**TASKS TO PERFORM**
1: Answer these questions about the scooter comparison, one answer per line, marked (a), (b), (c):
(a) Which scooter does the comparison name as the overall winner?
(b) In which niche does the comparison place the SXT 300?
(c) What material is the SXT 300's frame made of?
2: In the rows, change "İstanbul" to "Istanbul" from the first line through the line containing "DS STORE Ankara", inclusive, and give those lines back with nothing else altered.

┌─ EXCERPT

Fast Answer for Busy Riders ⚡ (TL;DR)
The SEAT MÓ eKickscooter 65 is the overall winner: as an everyday transport tool it simply does more, goes far further, and feels like a grown-up commuting machine rather than a weekend plaything. If you need a reliable, all-weather scooter that will quietly chew through daily kilometres with minimal drama, the MÓ 65 is the sensible choice.
The SXT SCOOTERS 300 makes more sense as a fun, short-range leisure scooter for campsites, marinas, and RV parks, especially if you like the option of sitting and don't care much about modern tech or long range. Choose the SXT 300 if your "commute" is from caravan to bakery, not across town.
If you're still unsure which one fits your life better, stick around - the differences become very clear once we look past the spec sheets and into real-world riding.
Electric scooters have grown up. On one side, you've got car manufacturers like SEAT shrinking their mobility ambitions all the way down to sturdy, app-connected commuter tanks. On the other, you've got old-school, almost mechanical contraptions like the SXT SCOOTERS 300, which look like they escaped from a campsite in 2009 and never quite realised the world moved on to lithium and mobile apps.
I've spent plenty of hours on both: hopping over cobbles and bike lanes on the SEAT MÓ eKickscooter 65, and rolling across grass, gravel and campsite chaos on the SXT 300. One is clearly built to replace part of your public transport habit; the other feels more like a powered toy that accidentally qualifies as transport.
The SXT 300 is for the leisure rider who wants a fat-tyred, sit-or-stand scooter to mess around on. The SEAT MÓ 65 is for the commuter who wants a serious, low-maintenance workhorse. Let's dig in and see which one actually fits your life - not just your wishlist.
Who Are These For, and Why Compare Them?
On paper, these two barely seem related: one is a seated, chain-driven scooter with retro vibes; the other is a modern, car-branded commuter with app support. But they land in a similar price neighbourhood and tempt the same kind of buyer: someone who wants "a proper scooter" that feels more solid than the cheapest rental-like toys.
The SXT 300 lives in the leisure/utility niche - it's the scooter you pull out of a camper van, not one you squeeze into an office lift twice a day. Its focus is comfort at low speeds and the ability to roll over dodgy surfaces without feeling too fragile.
The SEAT MÓ 65, in contrast, sits firmly in the mid-range commuter class: big battery, grown-up frame, full lighting, and an obvious nod to everyday practicality. It's the tool for people who genuinely want to replace short car trips or bus rides, not just do lazy loops around a campsite.
So why compare them? Because a lot of buyers are hovering exactly between these worlds: "Could this be my fun toy and a backup commuter?" The answer is: yes for one of them... and "not really" for the other.
Design & Build Quality
Pick up the SXT 300 (or try to) and the first thing you notice is that it's basically a small metal scaffold with wheels. Steel frame, exposed chain, visible bolts - it's not pretending to be sleek or futuristic. It feels more like a petrol goped that someone converted to electric on a rainy weekend. There's charm in that, but also a whiff of "old-tech leftover" compared to current designs.

└─
┌─ EXTRACTED ENTRIES

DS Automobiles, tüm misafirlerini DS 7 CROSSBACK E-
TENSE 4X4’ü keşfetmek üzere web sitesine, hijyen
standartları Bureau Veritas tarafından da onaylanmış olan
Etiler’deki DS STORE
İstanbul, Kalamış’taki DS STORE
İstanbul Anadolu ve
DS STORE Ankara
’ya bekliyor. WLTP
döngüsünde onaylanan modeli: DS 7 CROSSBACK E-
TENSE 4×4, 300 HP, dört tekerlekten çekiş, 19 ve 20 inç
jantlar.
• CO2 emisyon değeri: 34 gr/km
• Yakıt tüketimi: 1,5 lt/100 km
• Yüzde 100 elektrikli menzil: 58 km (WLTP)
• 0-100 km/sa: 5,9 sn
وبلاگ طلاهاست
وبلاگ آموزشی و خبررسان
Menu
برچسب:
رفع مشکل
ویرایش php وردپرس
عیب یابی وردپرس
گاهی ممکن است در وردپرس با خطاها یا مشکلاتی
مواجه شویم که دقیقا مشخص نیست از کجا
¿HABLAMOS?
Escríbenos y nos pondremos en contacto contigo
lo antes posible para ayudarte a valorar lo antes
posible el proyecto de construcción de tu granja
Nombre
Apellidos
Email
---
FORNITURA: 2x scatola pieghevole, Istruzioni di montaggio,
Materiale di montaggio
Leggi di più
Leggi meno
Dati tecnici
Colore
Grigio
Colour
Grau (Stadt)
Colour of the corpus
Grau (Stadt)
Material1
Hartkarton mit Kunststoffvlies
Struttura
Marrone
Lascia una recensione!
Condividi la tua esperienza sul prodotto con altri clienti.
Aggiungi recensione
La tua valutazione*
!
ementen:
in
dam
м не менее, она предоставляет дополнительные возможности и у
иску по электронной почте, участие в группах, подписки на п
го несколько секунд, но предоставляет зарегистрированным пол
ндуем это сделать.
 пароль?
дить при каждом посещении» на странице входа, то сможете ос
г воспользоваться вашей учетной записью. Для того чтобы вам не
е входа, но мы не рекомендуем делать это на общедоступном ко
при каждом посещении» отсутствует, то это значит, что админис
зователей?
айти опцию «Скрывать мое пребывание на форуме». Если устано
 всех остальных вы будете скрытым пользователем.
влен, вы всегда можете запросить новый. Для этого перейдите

└─

**SOLUTIONS PER TASK**
1:
(a) The SEAT MÓ eKickscooter 65
(b) The leisure/utility niche
(c) Steel

2:
DS Automobiles, tüm misafirlerini DS 7 CROSSBACK E-
TENSE 4X4’ü keşfetmek üzere web sitesine, hijyen
standartları Bureau Veritas tarafından da onaylanmış olan
Etiler’deki DS STORE
Istanbul, Kalamış’taki DS STORE
Istanbul Anadolu ve
DS STORE Ankara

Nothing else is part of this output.